19. Jahrhundert Austausch der Heiligenfiguren in den Außennischen und Aufbau eines barocken Altars mit Heiligenfiguren.

1960 – 1962 Umfangreiche Sanierungsarbeiten am Dach der Kapelle, den Wänden sowie dem Steinfußboden. Der barocke Altar mit seinen Heiligenfiguren wird konserviert.

1974 Erneute Tieferlegung („Unterfangung“) des gesamten Fundamentes zur Trockenlegung der Kapelle.

1984 - 1985 Zur 350-Jahrfeier werden alle Fenster neu gestaltet.

1985 Die Stadt Neuss stellt die St. Antoniuskapelle unter Denkmalschutz.

15. September 1990 Segnung und Montage einer neuen Glocke.

2011 – 2014 Restaurierung der Heiligenfiguren und des barocken Altarretabels.

Die Kapelle ist in ihren Anfängen der heiligen Maria im Rosengarten geweiht, der heilige Antonius diente als Nebenpatron.
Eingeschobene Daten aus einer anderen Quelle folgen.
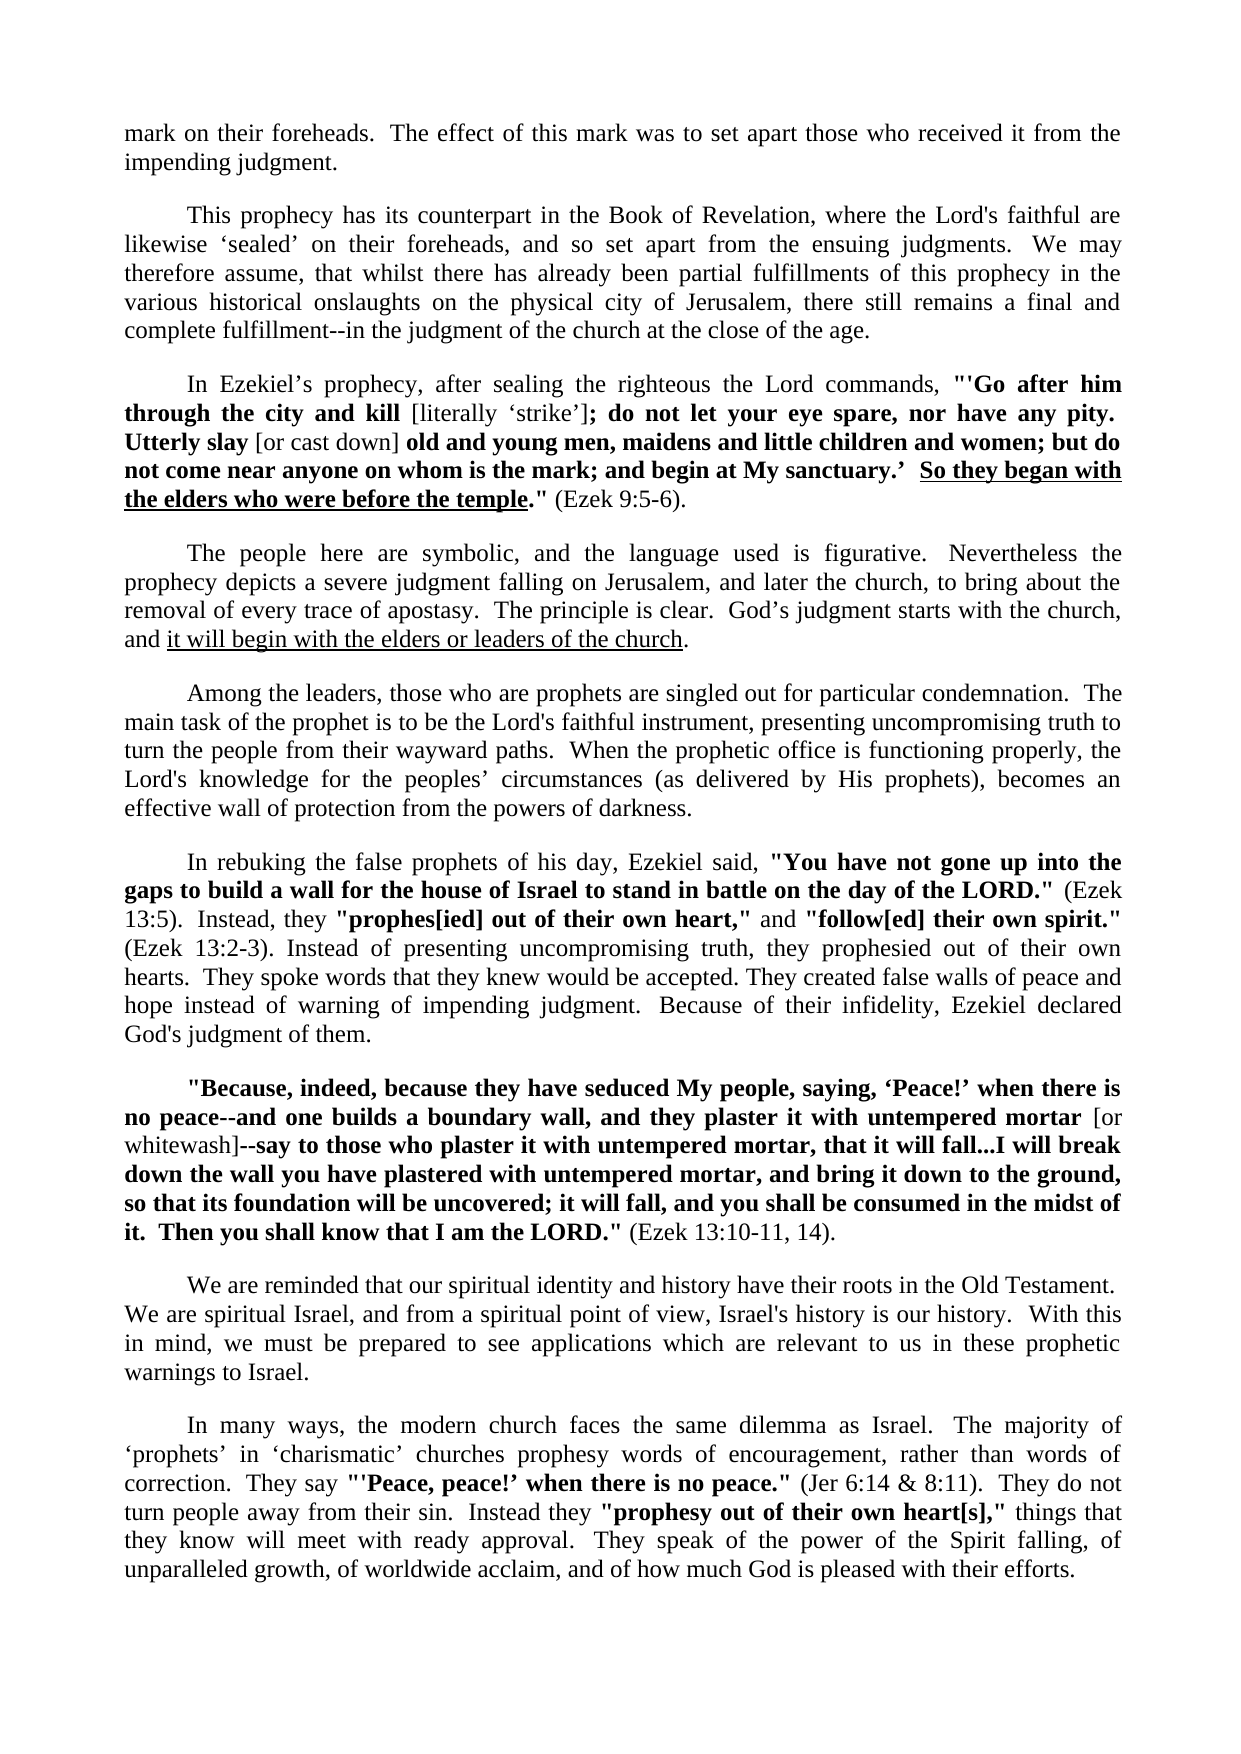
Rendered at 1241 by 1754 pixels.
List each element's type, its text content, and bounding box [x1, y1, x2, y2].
Im Laufe der Jahre gewann die Kapelle eine immer größer werdende lokale Bedeutung und die Marienkapelle wandelte sich in die Antoniuskapelle.

Der heilige Antonius soll die Bevölkerung vor Pestkrankheiten und Viehseuchen schützen, er gilt als einer der vier heiligen Marschälle. Kunsthistoriker bezeichnen die Innenausstattung als ein Schmuckstück ländlicher Baukunst. Der in Gestaltung und Farbe barock gearbeitete Altar stammt vermutlich mit seinen Heiligenfiguren aus einer älteren Kirche. Während die große Muttergottesfigur mit dem Jesuskind aus Holz geschnitzt ist, sind die vier Heiligenfiguren (Antonius der Einsiedler, Antonius von Padua, Sebastianus, Karl Borromäus (Johannes von Nepomuk)) aus Ton gebrannt. Vor dem Altar an den Längswänden stehen die Apostel Petrus und Paulus mit ihren Attributen auf Konsolen, die mit einem Adlerkopf (für den Evangelisten Johannes) bzw. mit einem Stierkopf (für Lukas) verziert sind. Die Heiligen im Altar sollten vor der Pest beschützen, wobei der Eremit Antonius vor allem im ländlichen Raum als Patron der Haustiere und hier besonders der Schweine als „Ferkes Tünn“ verehrt wurde. In vielen alteingesessenen Familien in Schlicherum ist der Tag des Heiligen Antonius am 17. Januar auch heute noch ein Festtag und wird mit einem Festgottesdienst in der Kapelle für alle Gläubigen gefeiert. Bis Ende des 18. Jahrhunderts stellten die Schlicherumer an diesem Tag eine „Bütt“ neben die Kapelle, in das die Gemeindemitglieder Fleischstücke vom Schwein für ärmere Bürger spendeten.